--- Provided data Enclosed Below ---

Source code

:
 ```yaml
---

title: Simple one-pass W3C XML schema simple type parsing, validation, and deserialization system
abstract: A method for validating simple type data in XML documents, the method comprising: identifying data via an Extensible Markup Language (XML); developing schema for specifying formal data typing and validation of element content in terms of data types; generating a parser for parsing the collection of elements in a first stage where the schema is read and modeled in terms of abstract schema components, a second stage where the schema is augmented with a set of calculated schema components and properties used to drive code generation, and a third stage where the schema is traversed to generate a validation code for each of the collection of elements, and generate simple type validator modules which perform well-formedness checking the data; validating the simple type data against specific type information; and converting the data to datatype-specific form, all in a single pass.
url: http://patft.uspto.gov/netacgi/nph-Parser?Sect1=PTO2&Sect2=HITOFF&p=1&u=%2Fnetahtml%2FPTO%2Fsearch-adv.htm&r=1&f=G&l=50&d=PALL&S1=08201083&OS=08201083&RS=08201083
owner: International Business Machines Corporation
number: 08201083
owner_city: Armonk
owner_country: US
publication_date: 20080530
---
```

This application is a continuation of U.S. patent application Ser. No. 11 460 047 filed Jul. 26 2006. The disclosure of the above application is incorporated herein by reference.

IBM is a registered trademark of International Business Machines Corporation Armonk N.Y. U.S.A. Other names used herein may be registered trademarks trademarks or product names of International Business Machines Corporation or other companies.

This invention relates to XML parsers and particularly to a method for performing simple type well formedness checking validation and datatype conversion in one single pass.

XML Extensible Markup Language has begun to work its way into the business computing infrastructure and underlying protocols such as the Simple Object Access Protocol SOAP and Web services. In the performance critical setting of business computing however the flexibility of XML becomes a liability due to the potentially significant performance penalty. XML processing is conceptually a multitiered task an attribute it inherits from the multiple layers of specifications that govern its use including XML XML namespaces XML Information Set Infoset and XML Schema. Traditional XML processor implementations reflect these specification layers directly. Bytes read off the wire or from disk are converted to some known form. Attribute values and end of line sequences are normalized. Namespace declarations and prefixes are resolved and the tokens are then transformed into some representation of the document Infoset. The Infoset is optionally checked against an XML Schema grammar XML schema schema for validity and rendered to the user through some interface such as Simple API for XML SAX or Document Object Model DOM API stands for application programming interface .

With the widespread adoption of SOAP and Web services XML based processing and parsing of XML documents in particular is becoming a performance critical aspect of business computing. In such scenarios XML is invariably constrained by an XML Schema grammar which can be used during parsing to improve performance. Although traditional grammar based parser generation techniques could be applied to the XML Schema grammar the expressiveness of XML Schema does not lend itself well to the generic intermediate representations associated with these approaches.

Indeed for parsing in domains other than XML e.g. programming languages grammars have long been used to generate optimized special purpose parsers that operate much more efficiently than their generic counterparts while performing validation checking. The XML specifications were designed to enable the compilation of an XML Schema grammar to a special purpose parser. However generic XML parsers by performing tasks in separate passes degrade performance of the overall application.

--- End of Enclosed Provided data ---

## Work item
Output every record above in full, exactly as it reads.

## Task result
Source code

:
 ```yaml
---

title: Simple one-pass W3C XML schema simple type parsing, validation, and deserialization system
abstract: A method for validating simple type data in XML documents, the method comprising: identifying data via an Extensible Markup Language (XML); developing schema for specifying formal data typing and validation of element content in terms of data types; generating a parser for parsing the collection of elements in a first stage where the schema is read and modeled in terms of abstract schema components, a second stage where the schema is augmented with a set of calculated schema components and properties used to drive code generation, and a third stage where the schema is traversed to generate a validation code for each of the collection of elements, and generate simple type validator modules which perform well-formedness checking the data; validating the simple type data against specific type information; and converting the data to datatype-specific form, all in a single pass.
url: http://patft.uspto.gov/netacgi/nph-Parser?Sect1=PTO2&Sect2=HITOFF&p=1&u=%2Fnetahtml%2FPTO%2Fsearch-adv.htm&r=1&f=G&l=50&d=PALL&S1=08201083&OS=08201083&RS=08201083
owner: International Business Machines Corporation
number: 08201083
owner_city: Armonk
owner_country: US
publication_date: 20080530
---
```

This application is a continuation of U.S. patent application Ser. No. 11 460 047 filed Jul. 26 2006. The disclosure of the above application is incorporated herein by reference.

IBM is a registered trademark of International Business Machines Corporation Armonk N.Y. U.S.A. Other names used herein may be registered trademarks trademarks or product names of International Business Machines Corporation or other companies.

This invention relates to XML parsers and particularly to a method for performing simple type well formedness checking validation and datatype conversion in one single pass.

XML Extensible Markup Language has begun to work its way into the business computing infrastructure and underlying protocols such as the Simple Object Access Protocol SOAP and Web services. In the performance critical setting of business computing however the flexibility of XML becomes a liability due to the potentially significant performance penalty. XML processing is conceptually a multitiered task an attribute it inherits from the multiple layers of specifications that govern its use including XML XML namespaces XML Information Set Infoset and XML Schema. Traditional XML processor implementations reflect these specification layers directly. Bytes read off the wire or from disk are converted to some known form. Attribute values and end of line sequences are normalized. Namespace declarations and prefixes are resolved and the tokens are then transformed into some representation of the document Infoset. The Infoset is optionally checked against an XML Schema grammar XML schema schema for validity and rendered to the user through some interface such as Simple API for XML SAX or Document Object Model DOM API stands for application programming interface .

With the widespread adoption of SOAP and Web services XML based processing and parsing of XML documents in particular is becoming a performance critical aspect of business computing. In such scenarios XML is invariably constrained by an XML Schema grammar which can be used during parsing to improve performance. Although traditional grammar based parser generation techniques could be applied to the XML Schema grammar the expressiveness of XML Schema does not lend itself well to the generic intermediate representations associated with these approaches.

Indeed for parsing in domains other than XML e.g. programming languages grammars have long been used to generate optimized special purpose parsers that operate much more efficiently than their generic counterparts while performing validation checking. The XML specifications were designed to enable the compilation of an XML Schema grammar to a special purpose parser. However generic XML parsers by performing tasks in separate passes degrade performance of the overall application.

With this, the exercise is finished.